Beben HVA ยท Jumat, 27 Agustus 2021 - 14:32:00 WIB
Ini Sosok Karuhun Sumedang yang Makamnya Muncul saat Waduk Jatigede Surut
Salah satu makam keramat di area Kabuyutan Astana Gede Cipaku Sumedang, yang muncul di saat air Waduk Jatigede surut. (Foto: iNewsTv/Beben HVA)

SUMEDANG, iNews.id - Makam keramat di area Kabuyutan Astana Gede Cipaku, Desa Pakualam, Kecamatan Darmaraja, Sumedang, merupakan karuhun atau leluhur Kerajaan Sumedang Larang. Area makam tersebut akan muncul dan terlihat jika air Waduk Jatigede surut.

Lalu siapakah tokoh atau sosok yang dimakamkan di area permakaman yang selalu tergenang air itu? Menurut juru pelihara makam keramat Astana Gede Cipaku, Ujang Suyatna, di lokasi tersebut dimakamkan sejumlah leluhur Kerajaan Sumedang Larang, salah satunya Eyang Prabu Lembu Agung. 

"Eyang Prabu Lembu Agung ini merupakan anak dari Prabu Tajimalela dan cucu dari Prabu Guru Aji Putih (pendiri Kerajaan Tembong Agung jauh sebelum Kerajaan Sumedang Larang berdiri)," kata Ujang, Jumat (27/8/2021).

Selain tokoh itu, kata dia, terdapat makam keramat lain, yakni Makam Embah Jalul yang berada di sebelah selatan Makam Eyang Prabu Lembu Agung. Sosok Embah Jalul diyakini warga sekitar sebagai tokoh atau ahli di bidang pengobatan di saat masih berdiri kerajaan Sumedang Larang. 

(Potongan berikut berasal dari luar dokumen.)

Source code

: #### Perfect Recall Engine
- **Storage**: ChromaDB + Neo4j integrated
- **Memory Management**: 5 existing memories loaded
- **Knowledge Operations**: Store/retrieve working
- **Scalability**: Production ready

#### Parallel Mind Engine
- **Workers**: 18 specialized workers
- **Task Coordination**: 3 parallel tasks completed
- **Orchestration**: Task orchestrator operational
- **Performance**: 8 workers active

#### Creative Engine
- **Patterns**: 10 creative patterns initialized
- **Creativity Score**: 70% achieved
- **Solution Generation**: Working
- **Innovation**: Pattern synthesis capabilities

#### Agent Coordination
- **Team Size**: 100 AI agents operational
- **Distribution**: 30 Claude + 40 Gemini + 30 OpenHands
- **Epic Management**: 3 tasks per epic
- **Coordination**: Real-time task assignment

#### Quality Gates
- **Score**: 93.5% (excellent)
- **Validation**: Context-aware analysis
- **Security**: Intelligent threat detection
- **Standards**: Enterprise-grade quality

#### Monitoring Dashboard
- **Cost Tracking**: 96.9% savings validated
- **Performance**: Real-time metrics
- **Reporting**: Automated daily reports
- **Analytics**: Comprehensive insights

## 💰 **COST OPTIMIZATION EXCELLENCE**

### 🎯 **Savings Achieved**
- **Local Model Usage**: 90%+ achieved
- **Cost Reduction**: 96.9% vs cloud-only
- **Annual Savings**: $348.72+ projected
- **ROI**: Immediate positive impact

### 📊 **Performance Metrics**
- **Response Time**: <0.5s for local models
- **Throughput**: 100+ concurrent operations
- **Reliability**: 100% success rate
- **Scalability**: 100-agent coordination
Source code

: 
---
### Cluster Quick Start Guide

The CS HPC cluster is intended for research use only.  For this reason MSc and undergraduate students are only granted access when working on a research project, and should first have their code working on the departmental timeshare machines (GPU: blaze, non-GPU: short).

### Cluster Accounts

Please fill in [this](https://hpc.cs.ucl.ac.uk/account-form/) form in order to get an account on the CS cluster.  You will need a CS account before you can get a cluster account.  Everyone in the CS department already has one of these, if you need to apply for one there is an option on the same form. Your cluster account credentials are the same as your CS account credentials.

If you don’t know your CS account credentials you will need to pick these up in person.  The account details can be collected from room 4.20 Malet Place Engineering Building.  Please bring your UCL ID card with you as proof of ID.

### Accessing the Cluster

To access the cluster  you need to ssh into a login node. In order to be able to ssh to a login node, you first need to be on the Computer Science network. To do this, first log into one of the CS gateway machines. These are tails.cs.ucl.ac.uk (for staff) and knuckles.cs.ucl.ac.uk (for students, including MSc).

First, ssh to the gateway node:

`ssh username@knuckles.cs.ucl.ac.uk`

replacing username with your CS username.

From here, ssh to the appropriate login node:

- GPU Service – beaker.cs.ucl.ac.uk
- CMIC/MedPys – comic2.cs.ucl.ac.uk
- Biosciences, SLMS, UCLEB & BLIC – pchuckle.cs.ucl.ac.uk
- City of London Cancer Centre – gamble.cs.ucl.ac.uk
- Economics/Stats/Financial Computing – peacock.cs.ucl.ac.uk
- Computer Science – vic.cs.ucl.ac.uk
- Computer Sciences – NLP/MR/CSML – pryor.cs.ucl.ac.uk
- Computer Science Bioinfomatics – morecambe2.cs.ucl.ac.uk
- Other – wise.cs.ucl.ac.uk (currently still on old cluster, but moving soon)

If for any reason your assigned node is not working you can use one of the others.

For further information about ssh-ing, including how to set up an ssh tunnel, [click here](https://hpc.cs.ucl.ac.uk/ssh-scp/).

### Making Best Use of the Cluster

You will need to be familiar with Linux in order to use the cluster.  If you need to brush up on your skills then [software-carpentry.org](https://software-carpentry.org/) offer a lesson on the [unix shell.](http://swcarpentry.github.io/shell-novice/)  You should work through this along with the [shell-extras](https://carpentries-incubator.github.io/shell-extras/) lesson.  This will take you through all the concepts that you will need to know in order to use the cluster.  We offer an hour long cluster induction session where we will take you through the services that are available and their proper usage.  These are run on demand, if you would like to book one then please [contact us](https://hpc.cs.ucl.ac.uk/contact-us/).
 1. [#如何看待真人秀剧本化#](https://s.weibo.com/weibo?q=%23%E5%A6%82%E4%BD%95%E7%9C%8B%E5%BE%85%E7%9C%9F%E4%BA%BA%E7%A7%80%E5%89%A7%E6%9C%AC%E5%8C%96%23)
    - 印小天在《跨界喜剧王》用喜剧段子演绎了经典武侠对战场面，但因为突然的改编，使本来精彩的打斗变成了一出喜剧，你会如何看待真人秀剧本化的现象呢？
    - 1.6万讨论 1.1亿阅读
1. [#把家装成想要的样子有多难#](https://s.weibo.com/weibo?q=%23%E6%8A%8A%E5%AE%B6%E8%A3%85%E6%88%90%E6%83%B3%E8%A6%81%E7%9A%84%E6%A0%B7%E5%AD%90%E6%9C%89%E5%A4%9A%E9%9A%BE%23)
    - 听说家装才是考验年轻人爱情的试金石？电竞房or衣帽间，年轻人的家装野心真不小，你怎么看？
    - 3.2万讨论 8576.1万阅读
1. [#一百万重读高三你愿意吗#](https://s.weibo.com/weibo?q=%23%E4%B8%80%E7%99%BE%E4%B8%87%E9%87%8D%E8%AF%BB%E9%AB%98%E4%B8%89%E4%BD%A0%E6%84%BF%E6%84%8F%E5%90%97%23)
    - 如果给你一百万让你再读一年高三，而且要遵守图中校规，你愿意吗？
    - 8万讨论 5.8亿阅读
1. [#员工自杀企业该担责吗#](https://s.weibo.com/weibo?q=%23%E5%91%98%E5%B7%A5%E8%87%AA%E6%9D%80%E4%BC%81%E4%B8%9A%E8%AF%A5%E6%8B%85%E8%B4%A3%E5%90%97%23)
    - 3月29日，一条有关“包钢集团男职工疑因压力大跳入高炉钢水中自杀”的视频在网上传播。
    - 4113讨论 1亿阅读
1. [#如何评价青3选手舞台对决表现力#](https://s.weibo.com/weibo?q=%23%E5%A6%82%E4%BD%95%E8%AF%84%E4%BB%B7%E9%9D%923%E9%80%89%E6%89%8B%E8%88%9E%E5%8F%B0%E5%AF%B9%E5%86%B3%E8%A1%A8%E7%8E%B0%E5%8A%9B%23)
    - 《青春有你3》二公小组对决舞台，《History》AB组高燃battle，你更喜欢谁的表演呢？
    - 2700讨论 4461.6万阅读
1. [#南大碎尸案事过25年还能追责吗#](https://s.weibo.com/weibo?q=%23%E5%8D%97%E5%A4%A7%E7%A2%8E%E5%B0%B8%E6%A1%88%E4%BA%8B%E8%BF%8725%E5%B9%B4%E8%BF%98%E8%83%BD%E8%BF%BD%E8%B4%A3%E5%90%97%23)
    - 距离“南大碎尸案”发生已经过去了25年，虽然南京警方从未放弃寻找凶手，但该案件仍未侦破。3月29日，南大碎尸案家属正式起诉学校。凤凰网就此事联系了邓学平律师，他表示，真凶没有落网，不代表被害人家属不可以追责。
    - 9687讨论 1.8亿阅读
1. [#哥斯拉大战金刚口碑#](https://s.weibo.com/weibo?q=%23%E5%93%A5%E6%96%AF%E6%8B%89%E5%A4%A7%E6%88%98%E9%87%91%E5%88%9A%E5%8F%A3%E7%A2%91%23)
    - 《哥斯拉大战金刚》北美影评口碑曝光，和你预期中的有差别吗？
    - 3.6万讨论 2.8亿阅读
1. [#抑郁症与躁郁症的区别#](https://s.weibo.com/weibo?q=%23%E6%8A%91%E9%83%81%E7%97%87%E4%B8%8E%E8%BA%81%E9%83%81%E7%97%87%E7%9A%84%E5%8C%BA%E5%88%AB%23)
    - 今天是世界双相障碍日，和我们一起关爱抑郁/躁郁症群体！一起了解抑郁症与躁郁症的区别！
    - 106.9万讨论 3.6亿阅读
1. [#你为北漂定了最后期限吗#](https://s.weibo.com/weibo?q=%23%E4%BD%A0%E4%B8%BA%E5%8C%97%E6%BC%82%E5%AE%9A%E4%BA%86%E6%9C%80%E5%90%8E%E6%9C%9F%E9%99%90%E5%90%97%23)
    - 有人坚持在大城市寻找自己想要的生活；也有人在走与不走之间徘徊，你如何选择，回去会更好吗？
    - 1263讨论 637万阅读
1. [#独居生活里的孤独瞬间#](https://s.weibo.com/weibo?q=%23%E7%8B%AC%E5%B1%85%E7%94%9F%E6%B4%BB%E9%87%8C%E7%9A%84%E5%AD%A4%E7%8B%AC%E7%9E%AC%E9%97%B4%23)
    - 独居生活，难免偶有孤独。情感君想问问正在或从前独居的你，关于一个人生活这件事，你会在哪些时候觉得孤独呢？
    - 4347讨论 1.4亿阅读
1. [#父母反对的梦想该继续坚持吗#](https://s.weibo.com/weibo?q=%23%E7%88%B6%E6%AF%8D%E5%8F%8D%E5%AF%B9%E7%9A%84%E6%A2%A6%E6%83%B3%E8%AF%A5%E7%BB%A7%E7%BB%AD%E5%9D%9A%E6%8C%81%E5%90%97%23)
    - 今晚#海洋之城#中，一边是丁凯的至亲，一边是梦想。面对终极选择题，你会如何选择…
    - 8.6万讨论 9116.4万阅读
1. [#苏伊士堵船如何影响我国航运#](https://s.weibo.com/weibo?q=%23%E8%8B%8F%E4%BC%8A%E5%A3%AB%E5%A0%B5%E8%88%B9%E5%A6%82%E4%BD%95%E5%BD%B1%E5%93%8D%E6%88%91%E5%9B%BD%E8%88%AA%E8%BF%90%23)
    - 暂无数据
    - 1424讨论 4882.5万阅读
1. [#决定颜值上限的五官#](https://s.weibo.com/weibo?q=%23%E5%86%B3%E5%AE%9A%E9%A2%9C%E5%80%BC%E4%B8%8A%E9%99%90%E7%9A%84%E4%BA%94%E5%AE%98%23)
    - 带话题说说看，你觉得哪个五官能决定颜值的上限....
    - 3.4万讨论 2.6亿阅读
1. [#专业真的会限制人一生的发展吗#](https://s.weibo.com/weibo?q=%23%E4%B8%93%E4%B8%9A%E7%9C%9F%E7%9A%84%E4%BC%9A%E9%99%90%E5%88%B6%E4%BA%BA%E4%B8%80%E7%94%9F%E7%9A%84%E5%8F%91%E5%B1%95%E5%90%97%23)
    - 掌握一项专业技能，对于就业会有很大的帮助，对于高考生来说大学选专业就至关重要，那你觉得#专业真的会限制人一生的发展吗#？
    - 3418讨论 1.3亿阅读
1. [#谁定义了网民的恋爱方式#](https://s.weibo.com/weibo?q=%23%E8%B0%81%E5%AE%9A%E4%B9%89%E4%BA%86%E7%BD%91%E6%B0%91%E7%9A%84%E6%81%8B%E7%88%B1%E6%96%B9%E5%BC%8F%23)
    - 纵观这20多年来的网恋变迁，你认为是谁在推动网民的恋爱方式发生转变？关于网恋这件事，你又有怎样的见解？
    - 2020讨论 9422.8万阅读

"Beliau merupakan ahli pengobatan atau kalau sekarang disebut tabib," ujar dia.

Satu lagi, makam makam Nyi Mas Siti Sujiah yang letaknya berada pada bagian paling selatan kompleks permakaman yang dikeramatkan. Tokoh ini disebut-sebat memiliki trah Mataram.

"Alhmdulillah ketika air waduk surut, makam bisa kita lihat dan dapat berziarah di lokasi. Tapi kalau tergenang, ziarah hanya di bibir air dan menghadap ke makam," ucap dia.

Terpantau, area permakaman cukup bersih dan tidak ada pohon besar yang menjadi peneduh. Beberapa makam keramat hanya berupa susunan batu dan nisannya dibungkus dengan kain putih. Sekeliling makam dipagar dengan bambu serta penutup kain merah putih.